Essentially the 2,000 organisations on the table are ranked on what green measures they have undertaken, for example whether they have installed smart meters and are complying with Carbon Trust, or equivalent accreditation standards for energy management.
Naming And Shaming
A quick glance at the league tables revealed that there are 22 organisations that are jointly ranked in first position with a weighted score of 2092.5.
These organisations include the Department of Energy and Climate Change and the energy regulator Ofgem (both of whom must be breathing a sigh of relief) and Colchester Hospital University NHS Foundation Trust, to give a few examples. Other noteworthy names include Manchester United Football Team, CenterParcs, and British American Tobacco.
Invesys was the highest ranking technology company in 50th position, followed by Logica (93), Fujitsu (251), Microsoft (313), TalkTalk (381), Nokia (556), Vodafone (627) and Sage (676).
More than 800 organisations were placed at the bottom of the table, with a weighted score of 402. IT companies named and shamed included low-power radio specialist CSR, Dixons, Inmarsat, and Symantec UK.
The EA said that the table will form a “baseline for future years which will also show overall carbon dioxide (CO2) emissions, annual emissions savings and progress on energy efficiency.”
Green Action
“The 2011 league table shows that over 60 percent of organisations have taken action by installing smart meters and obtaining a certificate for ‘good energy management’ from the Carbon Trust or other accreditation scheme,” said the EA. “The table also shows participants’ annual carbon emissions – although they are not ranked on them this year.”
However from 2012 the ranking of organisations’ will depend upon the changes in carbon emissions year on year – both in absolute terms and taking the growth of an organisation into account.
“It means the rankings will increasingly become a public statement on participants’ energy efficiency, giving them an added incentive to cut emissions,” said the EA.

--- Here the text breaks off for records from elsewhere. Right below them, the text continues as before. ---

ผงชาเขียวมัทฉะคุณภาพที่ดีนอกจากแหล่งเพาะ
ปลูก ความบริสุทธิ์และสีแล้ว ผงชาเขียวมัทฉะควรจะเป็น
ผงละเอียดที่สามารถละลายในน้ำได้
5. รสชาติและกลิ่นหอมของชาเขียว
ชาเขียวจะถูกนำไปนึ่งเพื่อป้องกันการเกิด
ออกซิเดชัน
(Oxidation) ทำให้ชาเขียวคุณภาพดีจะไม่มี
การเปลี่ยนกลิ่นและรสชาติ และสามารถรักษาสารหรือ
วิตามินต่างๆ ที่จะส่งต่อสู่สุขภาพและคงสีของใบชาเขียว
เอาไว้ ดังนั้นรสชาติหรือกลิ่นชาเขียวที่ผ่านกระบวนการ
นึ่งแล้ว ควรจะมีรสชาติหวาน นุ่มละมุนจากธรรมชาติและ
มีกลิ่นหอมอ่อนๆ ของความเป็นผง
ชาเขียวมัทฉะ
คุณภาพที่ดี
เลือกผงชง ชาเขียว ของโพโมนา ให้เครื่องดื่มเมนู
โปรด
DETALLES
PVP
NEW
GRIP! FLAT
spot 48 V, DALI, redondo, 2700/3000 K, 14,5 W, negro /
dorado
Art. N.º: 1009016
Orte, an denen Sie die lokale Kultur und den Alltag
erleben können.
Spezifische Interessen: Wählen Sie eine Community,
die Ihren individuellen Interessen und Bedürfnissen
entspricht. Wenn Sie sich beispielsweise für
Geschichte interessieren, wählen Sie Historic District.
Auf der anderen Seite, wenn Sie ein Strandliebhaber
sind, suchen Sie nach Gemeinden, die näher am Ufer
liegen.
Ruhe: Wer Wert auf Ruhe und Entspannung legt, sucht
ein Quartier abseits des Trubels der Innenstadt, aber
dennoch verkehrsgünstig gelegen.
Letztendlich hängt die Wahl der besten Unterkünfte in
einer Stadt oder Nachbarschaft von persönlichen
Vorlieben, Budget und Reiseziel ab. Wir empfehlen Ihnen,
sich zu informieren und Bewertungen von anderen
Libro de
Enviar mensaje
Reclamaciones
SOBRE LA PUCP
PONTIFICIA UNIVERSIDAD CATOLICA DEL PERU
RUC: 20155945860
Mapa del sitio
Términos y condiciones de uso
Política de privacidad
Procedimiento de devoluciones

“It’s very encouraging that six out of 10 organisations taking part in the scheme have taken steps to improve their energy management,” said Ed Mitchell, the EA’s director of environment and business.
“The UK needs its high-street shops, major businesses, councils, government departments and other big energy users to use less electricity to help meet tough carbon reduction targets,” he added. “This scheme encourages all big organisations to measure and reduce energy use which in turn should also save them money and help cut the UK’s carbon footprint.”
CRC Concerns
However some were less impressed with the publication of the CRC league table.
Networking giant Cisco for example believes that the current legislation on the matter is limited, which may mean that the position of some companies is misleading. It points to a fundamental flaw with the CRC, in that it does not necessarily recognise the change in corporate processes which certain organisations make when addressing their carbon output.
This could mean that organisations that invest in more and better technology to ensure long term carbon reduction, will be penalised in the short term because they have temporarily increased their use of electricity/power consumption.
“Every organisation’s journey towards carbon reduction will be different, however the UK’s legislation at the moment addresses just one element of a company’s carbon impact,” said Ian Foddering, CTO of Cisco UK. “There is good understanding amongst organisations for how technology can reduce the UK’s total carbon output, but those organisations that make exemplary organisational changes, replacing business travel with intelligent collaborative technology for example, can actually find themselves on the wrong side of today’s legislation.”
“This year, government will need to look more holistically at organisations’ longer term environmental impact in order to get a clearer picture of our collective progress against the UK’s 2020 targets,” he added.
Business Hostility
The vast majority (95 percent) of large businesses in the UK that are subject to the CRC legalisation are now complying with it. Organisations must register for the scheme if they used at least 6,000 MWh (Mega Watt hours) of half-hourly electricity during 2008, equivalent to an annual electricity bill of about £500,000.
Organisations will start to be charged for their carbon output in fiscal year 2011/12.
But it is clear the CRC remains unpopular with the majority of British businesses, and in April the Confederation of British Industry (CBI) slammed the scheme as adding to the cost of business. It said it believed the scheme “lacks credibility and has lost businesses’ trust” and should be scrapped.
In August the EA urged other large organisations to improve their environmental reporting and performance, after it posted a significant reduction in its own CO2 emissions.